In my Robotic Vision course, our team developed a high-speed vision system that could track and catch baseballs in real-time using stereo cameras. The system had to process stereo image pairs, calculate the ball’s 3D trajectory, and command a robotic catcher to intercept the ball – all within a fraction of a second.
Technical Challenge
- The baseball traveled at approximately 55 mph over a 40-foot distance
- Total flight time was only about 500 milliseconds
- The system needed to capture and process 20-30 image pairs, estimate the trajectory, and move the catcher within 200-300 milliseconds
- The robotic catcher had a mechanical delay and maximum travel time of about 150 milliseconds
Implementation
Our solution used a state machine architecture with several key components:
Ball Detection





We first needed a method to detect if the ball had been thrown. For efficiency, we only used the left camera image and cropped it to the region where the ball exits the pitching machine.
First, the initial image was saved as the background for reference. Next, we calculated the absolute difference between the current image and the background, followed by a blur and binary threshold. If the number of white pixels exceeded our minimum threshold, the system would recognize the ball had been detected and would transition to tracking. Otherwise, it processed the next image until detection occurred.
Ball Tracking






The tracking system processed stereo image pairs using our calibrated camera parameters to locate the ball’s position in each frame. After some basic image processing (absolute differencing, median blur, and binary thresholding) we used contour detection to find the ball’s outline and applied a minimum enclosing circle fitting algorithm to approximate its center and store that information.

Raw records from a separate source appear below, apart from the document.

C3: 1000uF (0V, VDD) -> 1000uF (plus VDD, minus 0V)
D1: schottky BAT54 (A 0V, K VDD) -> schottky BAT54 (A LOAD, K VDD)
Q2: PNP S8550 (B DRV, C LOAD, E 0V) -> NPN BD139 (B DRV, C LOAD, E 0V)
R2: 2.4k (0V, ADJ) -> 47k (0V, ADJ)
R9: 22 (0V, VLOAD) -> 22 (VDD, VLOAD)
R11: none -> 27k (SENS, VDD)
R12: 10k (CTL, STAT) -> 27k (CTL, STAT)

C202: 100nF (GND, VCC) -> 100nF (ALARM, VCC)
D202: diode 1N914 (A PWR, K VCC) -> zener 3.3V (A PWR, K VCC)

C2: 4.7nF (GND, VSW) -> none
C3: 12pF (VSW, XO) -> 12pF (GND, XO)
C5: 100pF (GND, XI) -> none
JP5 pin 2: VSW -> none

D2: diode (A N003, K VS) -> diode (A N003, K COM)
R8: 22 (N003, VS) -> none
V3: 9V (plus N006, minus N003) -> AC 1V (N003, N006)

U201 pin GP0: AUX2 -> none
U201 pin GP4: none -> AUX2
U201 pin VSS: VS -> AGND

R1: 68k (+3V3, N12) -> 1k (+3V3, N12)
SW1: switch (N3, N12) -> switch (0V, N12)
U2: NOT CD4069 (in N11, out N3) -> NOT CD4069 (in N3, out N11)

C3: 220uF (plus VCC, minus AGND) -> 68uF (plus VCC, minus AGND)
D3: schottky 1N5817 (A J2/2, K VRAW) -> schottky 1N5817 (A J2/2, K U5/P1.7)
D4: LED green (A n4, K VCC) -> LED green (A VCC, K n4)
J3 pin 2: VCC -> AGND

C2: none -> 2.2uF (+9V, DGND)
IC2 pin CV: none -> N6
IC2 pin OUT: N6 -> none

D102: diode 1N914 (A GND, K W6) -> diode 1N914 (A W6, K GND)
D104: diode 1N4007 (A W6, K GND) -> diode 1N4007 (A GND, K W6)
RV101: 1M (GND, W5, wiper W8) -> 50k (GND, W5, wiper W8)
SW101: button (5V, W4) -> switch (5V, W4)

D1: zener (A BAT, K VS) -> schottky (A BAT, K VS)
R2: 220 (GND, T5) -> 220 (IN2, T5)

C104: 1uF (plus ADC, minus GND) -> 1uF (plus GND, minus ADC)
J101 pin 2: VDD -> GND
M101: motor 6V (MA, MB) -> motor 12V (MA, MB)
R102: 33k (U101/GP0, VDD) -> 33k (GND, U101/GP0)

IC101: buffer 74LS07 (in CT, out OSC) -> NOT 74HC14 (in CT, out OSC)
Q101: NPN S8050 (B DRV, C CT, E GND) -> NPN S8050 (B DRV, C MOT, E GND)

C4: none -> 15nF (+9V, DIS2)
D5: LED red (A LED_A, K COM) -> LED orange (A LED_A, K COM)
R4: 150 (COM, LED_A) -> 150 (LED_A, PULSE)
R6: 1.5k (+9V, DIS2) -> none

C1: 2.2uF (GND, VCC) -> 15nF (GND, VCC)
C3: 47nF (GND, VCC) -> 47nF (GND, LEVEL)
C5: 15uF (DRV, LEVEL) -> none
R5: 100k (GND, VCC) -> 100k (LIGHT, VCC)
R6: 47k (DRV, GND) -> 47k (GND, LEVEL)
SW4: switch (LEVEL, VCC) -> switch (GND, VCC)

Dynamic Region of Interest
To optimize processing speed, we implemented a dynamic region of interest that followed the ball’s movement across frames. After detecting the ball’s center coordinates, our system would automatically recenter the processing window around those coordinates and adjust the window size to accommodate the ball’s increasing visual size as it approached the cameras. This adaptive approach significantly reduced the computational load by processing only the relevant portion of each frame.
Trajectory Estimation
Using pre-calibrated stereo cameras, we reconstructed the ball’s 3D flight coordinates by comparing its position in both camera frames. Trajectory estimation was triggered after collecting 25 and 30 frames, ensuring enough data for the catcher to move to the intercept point and refine its positioning. Pixel coordinates were transformed into 3D coordinates relative to the cameras and then mapped to the catcher’s frame of reference. Polynomial curves fitted to the ball’s path in the side and top-down views predicted the vertical and horizontal interception points. Safety constraints prevented catcher motion if the intercept point exceeded the catcher’s mechanical range, protecting the hardware from damage.

Results
Our system successfully caught 17 out of 20 catchable balls with the remaining 3 just bouncing off the rim. These values come from a continuous set of throwing, pitching until we had successfully thrown 20 potentially catchable balls which led to a large number of pitches wherein the ball left the catchable region.